## [WORK INSTRUCTION A]
Please reproduce the passage on the mental health nurse's role, starting with "The role of the" and going on through "in other areas.", swapping "eating disorders" for "substance misuse".
## [WORK INSTRUCTION B]
Answer these questions from the passage on the mental health nurse's role:
(i) At what event does Andy try to define the role of a mental health nurse?
(ii) What source is cited for the benefit of teams having immediate access to specialist skills?
(iii) What is said at the end about defining the role?

[[ EXCERPTED PASSAGE, beginning ]]

Andy at the Mental Health Nurse Lecturers Tea Party tries – and fails – to define the role of a mental health nurse.

The role of the mental health nurse is ever increasing. With the focus on specialised teams, mental health nurses have become specialised in their own right, adapting and developing skills specific to their area of practice. For example, assertive outreach, home treatment, early intervention, primary care, eating disorders, mother and baby to name but a few of the specific areas a mental health nurse can work and will require an individual approach as a team and towards service users. One benefit is that teams have immediate access to specialist skills, expertise and experience to provide a comprehensive and specialised package of care to that particular client group (Department of Health, 2009). The downside of this perhaps is the employability of the mental health nurse as they become more skilled in say eating disorders with a significant loss of experience in other areas.

OK – it is nearly impossible to define!

[[ EXCERPTED PASSAGE, end ]]
[[ THE DATA, beginning ]]

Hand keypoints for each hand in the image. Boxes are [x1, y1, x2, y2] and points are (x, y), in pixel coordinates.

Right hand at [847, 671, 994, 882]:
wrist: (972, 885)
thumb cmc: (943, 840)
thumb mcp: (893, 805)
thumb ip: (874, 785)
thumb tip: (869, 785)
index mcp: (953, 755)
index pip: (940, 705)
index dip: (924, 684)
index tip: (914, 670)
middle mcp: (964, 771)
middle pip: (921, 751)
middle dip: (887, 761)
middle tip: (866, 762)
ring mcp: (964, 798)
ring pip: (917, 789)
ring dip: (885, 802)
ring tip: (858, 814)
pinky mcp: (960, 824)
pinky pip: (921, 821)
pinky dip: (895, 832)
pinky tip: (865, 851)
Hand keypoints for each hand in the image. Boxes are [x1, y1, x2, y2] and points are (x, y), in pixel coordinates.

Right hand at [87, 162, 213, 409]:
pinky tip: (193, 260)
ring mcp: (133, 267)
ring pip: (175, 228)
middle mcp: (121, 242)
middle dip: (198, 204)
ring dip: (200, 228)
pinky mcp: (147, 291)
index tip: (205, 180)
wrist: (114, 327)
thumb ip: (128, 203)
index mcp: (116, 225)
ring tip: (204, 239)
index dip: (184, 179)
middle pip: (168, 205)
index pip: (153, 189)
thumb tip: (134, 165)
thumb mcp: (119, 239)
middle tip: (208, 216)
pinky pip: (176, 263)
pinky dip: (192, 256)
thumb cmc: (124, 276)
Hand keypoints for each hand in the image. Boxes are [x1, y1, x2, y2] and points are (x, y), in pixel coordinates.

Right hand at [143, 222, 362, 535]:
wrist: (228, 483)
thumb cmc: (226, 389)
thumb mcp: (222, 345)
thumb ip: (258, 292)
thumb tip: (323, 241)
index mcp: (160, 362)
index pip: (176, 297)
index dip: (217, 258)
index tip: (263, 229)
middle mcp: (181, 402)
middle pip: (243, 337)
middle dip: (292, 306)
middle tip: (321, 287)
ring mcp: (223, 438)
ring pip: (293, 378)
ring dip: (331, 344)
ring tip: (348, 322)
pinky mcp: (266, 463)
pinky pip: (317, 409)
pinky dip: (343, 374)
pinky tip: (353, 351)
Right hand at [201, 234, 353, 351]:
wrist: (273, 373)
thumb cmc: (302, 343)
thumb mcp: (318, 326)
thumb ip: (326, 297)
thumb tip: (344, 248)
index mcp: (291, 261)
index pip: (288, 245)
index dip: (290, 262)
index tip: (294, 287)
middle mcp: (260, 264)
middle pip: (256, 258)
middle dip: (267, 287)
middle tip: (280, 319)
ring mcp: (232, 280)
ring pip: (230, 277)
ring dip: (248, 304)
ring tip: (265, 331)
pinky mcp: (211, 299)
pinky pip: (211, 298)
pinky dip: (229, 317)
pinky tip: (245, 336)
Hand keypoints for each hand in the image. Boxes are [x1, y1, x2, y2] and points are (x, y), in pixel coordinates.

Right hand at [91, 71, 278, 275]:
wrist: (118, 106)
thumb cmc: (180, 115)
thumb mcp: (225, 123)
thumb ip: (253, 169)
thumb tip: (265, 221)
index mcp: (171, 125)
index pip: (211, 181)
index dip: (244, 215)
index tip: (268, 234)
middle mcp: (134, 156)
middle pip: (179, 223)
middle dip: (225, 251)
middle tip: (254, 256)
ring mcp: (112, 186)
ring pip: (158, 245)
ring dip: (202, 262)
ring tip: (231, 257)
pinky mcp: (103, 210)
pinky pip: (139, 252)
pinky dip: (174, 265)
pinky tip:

[[ THE DATA, end ]]

## [TASK SOLUTION A]
The role of the mental health nurse is ever increasing. With the focus on specialised teams, mental health nurses have become specialised in their own right, adapting and developing skills specific to their area of practice. For example, assertive outreach, home treatment, early intervention, primary care, substance misuse, mother and baby to name but a few of the specific areas a mental health nurse can work and will require an individual approach as a team and towards service users. One benefit is that teams have immediate access to specialist skills, expertise and experience to provide a comprehensive and specialised package of care to that particular client group (Department of Health, 2009). The downside of this perhaps is the employability of the mental health nurse as they become more skilled in say substance misuse with a significant loss of experience in other areas.

## [TASK SOLUTION B]
(i) The Mental Health Nurse Lecturers Tea Party.
(ii) Department of Health, 2009.
(iii) It is nearly impossible to define.